Ayer mismo conversaba sobre cómo una cosa es prosar en este para mí difícil estilo y otra bien distinta creer que el punto es un pecado y la frase estirada para pretender complejidad una vaina heróica. Prueba de una, aquí mismo; prueba de la otra, por postear en breve en Hay que estar vivo...

Un saludo. Ey: y siempre paso, no siempre comento...

PS: Qué feo se ve eso de "Hace 2 meses" bajo el nombre de mi blog, en tu blogroll. Tengo que corregirlo pronto...
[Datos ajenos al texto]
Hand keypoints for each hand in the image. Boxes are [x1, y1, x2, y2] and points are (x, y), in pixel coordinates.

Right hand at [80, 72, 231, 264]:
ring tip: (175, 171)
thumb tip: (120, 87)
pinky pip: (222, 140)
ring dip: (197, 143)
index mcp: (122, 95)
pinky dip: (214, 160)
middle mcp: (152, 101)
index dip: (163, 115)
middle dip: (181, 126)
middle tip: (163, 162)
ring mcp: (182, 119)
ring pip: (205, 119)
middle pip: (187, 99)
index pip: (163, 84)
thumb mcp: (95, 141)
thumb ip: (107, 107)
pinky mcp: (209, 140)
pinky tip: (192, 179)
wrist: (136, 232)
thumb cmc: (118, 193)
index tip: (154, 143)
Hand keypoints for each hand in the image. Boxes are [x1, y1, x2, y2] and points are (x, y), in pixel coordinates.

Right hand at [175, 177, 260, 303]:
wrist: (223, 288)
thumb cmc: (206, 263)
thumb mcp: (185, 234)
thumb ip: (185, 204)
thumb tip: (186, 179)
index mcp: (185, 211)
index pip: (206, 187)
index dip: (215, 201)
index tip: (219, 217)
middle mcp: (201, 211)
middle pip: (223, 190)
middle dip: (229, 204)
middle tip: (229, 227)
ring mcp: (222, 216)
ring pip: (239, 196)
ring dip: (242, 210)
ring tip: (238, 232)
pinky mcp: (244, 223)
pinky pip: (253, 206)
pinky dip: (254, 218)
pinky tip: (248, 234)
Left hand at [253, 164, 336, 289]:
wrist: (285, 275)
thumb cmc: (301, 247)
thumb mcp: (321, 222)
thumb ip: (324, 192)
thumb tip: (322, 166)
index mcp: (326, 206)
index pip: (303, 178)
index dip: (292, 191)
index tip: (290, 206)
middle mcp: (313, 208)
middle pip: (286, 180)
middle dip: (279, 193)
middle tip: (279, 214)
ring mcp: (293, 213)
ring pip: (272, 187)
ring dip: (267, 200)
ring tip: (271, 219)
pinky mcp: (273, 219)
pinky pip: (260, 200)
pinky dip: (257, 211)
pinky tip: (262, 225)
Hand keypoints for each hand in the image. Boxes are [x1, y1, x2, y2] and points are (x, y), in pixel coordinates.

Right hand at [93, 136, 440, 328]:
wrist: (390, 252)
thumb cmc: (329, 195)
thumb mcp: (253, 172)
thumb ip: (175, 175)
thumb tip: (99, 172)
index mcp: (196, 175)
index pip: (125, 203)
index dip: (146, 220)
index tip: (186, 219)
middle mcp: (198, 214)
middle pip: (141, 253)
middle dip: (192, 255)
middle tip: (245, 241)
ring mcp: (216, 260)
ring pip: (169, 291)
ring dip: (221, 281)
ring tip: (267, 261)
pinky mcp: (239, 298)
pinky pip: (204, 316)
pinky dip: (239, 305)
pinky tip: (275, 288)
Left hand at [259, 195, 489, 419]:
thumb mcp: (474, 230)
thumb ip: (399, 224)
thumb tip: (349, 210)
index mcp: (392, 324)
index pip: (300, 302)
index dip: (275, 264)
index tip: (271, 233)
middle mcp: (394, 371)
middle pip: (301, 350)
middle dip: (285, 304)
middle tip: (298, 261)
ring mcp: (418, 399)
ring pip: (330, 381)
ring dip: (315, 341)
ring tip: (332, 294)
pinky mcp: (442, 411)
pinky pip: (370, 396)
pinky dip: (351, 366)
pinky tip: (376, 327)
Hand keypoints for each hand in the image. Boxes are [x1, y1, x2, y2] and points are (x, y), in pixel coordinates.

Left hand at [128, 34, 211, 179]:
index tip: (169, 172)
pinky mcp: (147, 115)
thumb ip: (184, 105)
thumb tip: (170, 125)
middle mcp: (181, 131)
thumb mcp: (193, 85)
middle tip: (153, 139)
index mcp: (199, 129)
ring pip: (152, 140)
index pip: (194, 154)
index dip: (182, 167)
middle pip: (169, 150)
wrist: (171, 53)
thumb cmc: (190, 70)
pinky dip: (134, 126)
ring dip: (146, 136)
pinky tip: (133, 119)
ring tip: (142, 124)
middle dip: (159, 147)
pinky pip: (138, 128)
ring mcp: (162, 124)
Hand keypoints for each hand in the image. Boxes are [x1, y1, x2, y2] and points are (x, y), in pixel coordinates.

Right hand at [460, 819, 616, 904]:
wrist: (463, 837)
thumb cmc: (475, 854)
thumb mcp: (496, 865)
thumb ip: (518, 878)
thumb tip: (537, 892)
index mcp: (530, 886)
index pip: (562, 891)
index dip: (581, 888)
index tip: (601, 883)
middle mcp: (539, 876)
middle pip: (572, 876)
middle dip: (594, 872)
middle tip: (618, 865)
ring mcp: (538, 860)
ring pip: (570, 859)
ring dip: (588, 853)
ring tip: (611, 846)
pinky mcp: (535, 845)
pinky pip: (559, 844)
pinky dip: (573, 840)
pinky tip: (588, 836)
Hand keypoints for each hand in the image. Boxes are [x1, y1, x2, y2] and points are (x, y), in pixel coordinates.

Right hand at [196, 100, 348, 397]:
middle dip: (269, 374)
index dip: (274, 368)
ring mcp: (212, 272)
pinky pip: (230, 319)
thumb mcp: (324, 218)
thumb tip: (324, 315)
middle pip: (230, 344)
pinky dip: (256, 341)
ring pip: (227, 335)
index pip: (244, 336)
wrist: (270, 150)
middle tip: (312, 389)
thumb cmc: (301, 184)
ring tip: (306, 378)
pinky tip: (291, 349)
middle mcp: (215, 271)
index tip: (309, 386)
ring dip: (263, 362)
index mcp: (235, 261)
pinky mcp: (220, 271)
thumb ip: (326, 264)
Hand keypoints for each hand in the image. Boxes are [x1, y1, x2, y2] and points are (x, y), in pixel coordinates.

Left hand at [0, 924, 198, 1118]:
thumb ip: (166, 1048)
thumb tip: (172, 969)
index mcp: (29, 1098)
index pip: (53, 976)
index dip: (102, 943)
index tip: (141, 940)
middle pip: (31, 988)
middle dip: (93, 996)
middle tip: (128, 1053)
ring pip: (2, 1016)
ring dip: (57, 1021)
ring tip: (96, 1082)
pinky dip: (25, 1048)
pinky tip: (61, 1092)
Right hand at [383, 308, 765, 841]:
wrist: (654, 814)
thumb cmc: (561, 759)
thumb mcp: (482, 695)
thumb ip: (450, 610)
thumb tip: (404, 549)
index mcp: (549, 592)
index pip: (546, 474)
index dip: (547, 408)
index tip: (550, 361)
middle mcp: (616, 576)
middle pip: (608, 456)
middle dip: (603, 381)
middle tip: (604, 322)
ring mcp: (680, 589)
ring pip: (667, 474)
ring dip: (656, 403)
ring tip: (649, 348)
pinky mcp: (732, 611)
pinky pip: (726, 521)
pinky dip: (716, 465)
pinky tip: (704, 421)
Luis Alejandro Ordóñez dijo...

Hola, muchas gracias, qué bueno que lo hayas disfrutado y que consideres el relato un buen ejemplo del estilo, estaré esperando el ejemplo en Hay que estar vivo... que en efecto, tienes tiempo sin actualizarlo y ahora el blogroll actúa como una especie de voz de la conciencia: dos meses, ya van dos meses.
Un gran saludo, seguimos leyendo

araya dijo...

uy. que bueno. de verdad que tienes catch.

Luis Alejandro Ordóñez dijo...

muchas gracias, qué bueno que te haya gustado, saludos.